(Saved entries)
== Segment start ==
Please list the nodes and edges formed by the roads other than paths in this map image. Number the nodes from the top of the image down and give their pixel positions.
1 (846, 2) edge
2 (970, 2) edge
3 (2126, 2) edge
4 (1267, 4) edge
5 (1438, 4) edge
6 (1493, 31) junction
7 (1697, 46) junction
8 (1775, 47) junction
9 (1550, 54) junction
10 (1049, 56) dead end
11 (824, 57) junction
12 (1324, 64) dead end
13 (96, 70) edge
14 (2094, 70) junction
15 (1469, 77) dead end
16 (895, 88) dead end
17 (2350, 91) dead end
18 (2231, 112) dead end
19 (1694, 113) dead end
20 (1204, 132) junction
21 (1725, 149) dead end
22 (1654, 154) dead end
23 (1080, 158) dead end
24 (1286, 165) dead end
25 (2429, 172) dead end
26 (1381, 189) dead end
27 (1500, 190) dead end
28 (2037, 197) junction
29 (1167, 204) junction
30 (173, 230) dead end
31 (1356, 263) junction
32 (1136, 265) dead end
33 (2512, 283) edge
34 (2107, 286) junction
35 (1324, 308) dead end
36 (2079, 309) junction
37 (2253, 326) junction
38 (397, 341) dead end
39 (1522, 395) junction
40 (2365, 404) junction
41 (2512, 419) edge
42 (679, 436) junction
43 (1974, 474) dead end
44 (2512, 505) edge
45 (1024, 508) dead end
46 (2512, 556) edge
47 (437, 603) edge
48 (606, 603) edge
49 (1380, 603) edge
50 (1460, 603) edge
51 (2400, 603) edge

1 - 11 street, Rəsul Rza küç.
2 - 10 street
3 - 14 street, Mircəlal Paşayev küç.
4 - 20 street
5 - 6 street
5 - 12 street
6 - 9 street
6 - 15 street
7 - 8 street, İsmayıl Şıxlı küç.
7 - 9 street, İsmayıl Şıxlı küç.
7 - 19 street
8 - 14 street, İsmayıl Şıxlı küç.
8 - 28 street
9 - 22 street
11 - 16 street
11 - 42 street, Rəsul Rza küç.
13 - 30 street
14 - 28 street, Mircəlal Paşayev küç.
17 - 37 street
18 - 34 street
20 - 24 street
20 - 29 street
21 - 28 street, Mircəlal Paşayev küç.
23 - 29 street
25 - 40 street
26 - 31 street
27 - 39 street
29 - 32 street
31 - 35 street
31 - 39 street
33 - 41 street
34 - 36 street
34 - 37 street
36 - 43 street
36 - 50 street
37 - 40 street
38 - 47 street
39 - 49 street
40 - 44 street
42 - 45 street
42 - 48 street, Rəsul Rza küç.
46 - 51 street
== Segment end ==
__WHAT TO PRODUCE__
Transcribe all entries exactly as they are given.

__ANSWER FOR THIS EXERCISE__
Please list the nodes and edges formed by the roads other than paths in this map image. Number the nodes from the top of the image down and give their pixel positions.
1 (846, 2) edge
2 (970, 2) edge
3 (2126, 2) edge
4 (1267, 4) edge
5 (1438, 4) edge
6 (1493, 31) junction
7 (1697, 46) junction
8 (1775, 47) junction
9 (1550, 54) junction
10 (1049, 56) dead end
11 (824, 57) junction
12 (1324, 64) dead end
13 (96, 70) edge
14 (2094, 70) junction
15 (1469, 77) dead end
16 (895, 88) dead end
17 (2350, 91) dead end
18 (2231, 112) dead end
19 (1694, 113) dead end
20 (1204, 132) junction
21 (1725, 149) dead end
22 (1654, 154) dead end
23 (1080, 158) dead end
24 (1286, 165) dead end
25 (2429, 172) dead end
26 (1381, 189) dead end
27 (1500, 190) dead end
28 (2037, 197) junction
29 (1167, 204) junction
30 (173, 230) dead end
31 (1356, 263) junction
32 (1136, 265) dead end
33 (2512, 283) edge
34 (2107, 286) junction
35 (1324, 308) dead end
36 (2079, 309) junction
37 (2253, 326) junction
38 (397, 341) dead end
39 (1522, 395) junction
40 (2365, 404) junction
41 (2512, 419) edge
42 (679, 436) junction
43 (1974, 474) dead end
44 (2512, 505) edge
45 (1024, 508) dead end
46 (2512, 556) edge
47 (437, 603) edge
48 (606, 603) edge
49 (1380, 603) edge
50 (1460, 603) edge
51 (2400, 603) edge

1 - 11 street, Rəsul Rza küç.
2 - 10 street
3 - 14 street, Mircəlal Paşayev küç.
4 - 20 street
5 - 6 street
5 - 12 street
6 - 9 street
6 - 15 street
7 - 8 street, İsmayıl Şıxlı küç.
7 - 9 street, İsmayıl Şıxlı küç.
7 - 19 street
8 - 14 street, İsmayıl Şıxlı küç.
8 - 28 street
9 - 22 street
11 - 16 street
11 - 42 street, Rəsul Rza küç.
13 - 30 street
14 - 28 street, Mircəlal Paşayev küç.
17 - 37 street
18 - 34 street
20 - 24 street
20 - 29 street
21 - 28 street, Mircəlal Paşayev küç.
23 - 29 street
25 - 40 street
26 - 31 street
27 - 39 street
29 - 32 street
31 - 35 street
31 - 39 street
33 - 41 street
34 - 36 street
34 - 37 street
36 - 43 street
36 - 50 street
37 - 40 street
38 - 47 street
39 - 49 street
40 - 44 street
42 - 45 street
42 - 48 street, Rəsul Rza küç.
46 - 51 street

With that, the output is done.